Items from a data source
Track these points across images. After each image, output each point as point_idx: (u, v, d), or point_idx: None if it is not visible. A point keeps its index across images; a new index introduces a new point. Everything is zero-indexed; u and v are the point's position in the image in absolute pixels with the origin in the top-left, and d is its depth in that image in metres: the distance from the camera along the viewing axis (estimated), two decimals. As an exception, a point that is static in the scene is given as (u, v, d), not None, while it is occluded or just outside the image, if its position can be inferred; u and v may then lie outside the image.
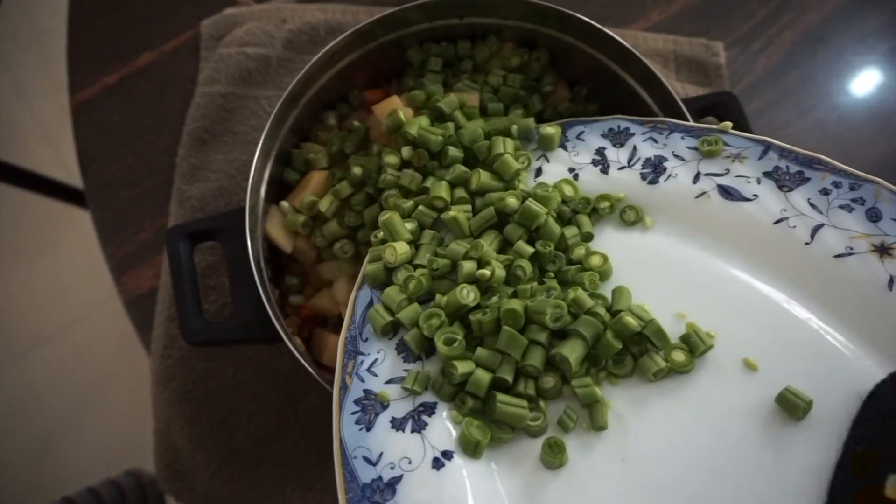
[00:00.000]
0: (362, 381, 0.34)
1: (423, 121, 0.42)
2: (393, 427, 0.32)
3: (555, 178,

ACTIVITY: Beginning with the line that contains "[00:00.000]", set down every line through the end of the data without change.

REPLY:
[00:00.000]
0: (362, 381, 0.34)
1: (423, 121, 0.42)
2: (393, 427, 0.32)
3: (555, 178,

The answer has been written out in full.